**Problem details**
Pull out every line in the listing below that contains the string "masks". Treat uppercase and lowercase as different.

[Saved entries]
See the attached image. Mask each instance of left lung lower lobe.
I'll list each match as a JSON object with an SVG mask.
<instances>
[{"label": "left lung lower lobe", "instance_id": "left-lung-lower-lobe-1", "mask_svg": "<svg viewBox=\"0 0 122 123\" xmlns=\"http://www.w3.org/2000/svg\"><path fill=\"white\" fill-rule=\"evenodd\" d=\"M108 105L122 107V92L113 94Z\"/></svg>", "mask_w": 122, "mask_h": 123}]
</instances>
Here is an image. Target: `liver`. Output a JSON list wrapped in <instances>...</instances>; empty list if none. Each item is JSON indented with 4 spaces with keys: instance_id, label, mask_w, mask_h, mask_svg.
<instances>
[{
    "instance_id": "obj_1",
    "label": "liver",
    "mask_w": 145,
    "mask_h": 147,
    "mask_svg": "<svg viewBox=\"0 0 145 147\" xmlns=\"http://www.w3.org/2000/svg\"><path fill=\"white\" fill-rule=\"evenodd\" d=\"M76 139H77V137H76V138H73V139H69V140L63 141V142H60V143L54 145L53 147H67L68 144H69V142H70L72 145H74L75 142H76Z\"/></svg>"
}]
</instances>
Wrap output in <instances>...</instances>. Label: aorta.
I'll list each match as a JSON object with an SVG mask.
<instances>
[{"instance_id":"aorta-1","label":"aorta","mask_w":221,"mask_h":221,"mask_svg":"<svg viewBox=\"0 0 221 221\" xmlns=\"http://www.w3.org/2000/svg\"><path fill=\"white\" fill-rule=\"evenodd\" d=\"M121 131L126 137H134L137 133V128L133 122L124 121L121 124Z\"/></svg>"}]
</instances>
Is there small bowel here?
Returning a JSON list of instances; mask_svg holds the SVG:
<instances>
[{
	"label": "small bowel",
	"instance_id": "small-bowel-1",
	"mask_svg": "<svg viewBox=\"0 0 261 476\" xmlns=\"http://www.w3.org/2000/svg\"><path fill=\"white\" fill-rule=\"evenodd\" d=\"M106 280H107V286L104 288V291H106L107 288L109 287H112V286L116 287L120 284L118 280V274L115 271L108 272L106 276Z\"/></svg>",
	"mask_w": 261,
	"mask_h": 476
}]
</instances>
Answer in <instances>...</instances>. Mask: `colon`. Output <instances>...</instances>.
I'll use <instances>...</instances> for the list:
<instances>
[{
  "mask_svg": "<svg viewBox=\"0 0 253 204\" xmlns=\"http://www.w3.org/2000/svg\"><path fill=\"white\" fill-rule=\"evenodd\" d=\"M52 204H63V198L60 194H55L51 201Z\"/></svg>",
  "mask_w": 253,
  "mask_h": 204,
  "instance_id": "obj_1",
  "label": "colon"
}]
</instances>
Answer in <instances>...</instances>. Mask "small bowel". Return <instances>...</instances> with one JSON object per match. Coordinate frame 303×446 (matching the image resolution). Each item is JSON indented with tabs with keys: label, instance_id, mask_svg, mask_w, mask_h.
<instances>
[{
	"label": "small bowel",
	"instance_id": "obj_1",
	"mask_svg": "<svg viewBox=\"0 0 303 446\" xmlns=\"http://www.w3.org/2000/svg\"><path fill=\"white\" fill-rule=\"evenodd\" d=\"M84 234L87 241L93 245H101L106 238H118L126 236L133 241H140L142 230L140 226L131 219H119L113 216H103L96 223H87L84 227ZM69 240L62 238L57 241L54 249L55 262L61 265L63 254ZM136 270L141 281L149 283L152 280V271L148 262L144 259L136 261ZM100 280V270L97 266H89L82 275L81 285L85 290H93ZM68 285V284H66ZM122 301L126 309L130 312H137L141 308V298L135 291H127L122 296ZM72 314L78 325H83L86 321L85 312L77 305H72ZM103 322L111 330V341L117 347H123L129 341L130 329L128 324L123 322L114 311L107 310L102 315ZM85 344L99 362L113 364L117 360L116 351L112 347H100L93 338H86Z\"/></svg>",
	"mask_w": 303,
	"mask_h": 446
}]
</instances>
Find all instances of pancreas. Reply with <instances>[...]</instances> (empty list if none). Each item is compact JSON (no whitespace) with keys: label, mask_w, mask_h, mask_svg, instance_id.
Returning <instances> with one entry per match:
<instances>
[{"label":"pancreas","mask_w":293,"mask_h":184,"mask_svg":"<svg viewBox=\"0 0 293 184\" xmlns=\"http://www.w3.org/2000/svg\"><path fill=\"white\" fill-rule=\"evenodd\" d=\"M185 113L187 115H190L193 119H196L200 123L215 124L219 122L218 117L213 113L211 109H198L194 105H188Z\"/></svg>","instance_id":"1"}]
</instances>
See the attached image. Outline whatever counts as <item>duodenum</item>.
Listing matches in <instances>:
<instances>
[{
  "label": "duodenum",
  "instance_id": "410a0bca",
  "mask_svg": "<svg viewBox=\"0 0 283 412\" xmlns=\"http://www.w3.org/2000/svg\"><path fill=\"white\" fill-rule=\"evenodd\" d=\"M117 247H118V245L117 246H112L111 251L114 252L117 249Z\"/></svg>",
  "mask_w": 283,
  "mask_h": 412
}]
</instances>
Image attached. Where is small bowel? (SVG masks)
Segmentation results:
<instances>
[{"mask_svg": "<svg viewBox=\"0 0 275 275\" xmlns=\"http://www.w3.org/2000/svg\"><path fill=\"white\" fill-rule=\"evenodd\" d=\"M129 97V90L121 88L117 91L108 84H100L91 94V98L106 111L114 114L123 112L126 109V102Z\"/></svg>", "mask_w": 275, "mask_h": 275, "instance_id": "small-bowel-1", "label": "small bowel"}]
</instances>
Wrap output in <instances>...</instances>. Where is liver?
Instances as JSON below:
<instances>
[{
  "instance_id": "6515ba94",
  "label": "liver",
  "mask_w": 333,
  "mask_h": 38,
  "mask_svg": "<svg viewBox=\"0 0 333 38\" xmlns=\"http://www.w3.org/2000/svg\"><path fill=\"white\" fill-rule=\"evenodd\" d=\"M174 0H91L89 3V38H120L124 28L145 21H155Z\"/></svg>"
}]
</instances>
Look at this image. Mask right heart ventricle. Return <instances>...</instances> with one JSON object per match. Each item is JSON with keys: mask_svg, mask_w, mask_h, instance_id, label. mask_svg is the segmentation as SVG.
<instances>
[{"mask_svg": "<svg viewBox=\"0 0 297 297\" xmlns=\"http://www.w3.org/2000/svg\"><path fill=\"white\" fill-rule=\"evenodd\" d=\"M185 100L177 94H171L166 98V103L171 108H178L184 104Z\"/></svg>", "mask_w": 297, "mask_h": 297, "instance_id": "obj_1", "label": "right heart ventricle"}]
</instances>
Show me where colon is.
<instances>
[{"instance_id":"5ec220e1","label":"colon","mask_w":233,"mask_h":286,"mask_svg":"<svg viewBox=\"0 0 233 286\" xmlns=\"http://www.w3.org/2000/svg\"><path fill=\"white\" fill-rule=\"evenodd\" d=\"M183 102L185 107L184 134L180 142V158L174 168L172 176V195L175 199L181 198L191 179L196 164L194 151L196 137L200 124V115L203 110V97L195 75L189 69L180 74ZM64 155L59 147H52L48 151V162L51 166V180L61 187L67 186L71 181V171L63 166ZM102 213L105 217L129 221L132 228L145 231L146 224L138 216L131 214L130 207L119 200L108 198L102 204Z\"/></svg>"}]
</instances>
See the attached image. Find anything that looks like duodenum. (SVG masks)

**Result of the task**
Image attached. Where is small bowel? (SVG masks)
See the attached image. Find anything that looks like duodenum. (SVG masks)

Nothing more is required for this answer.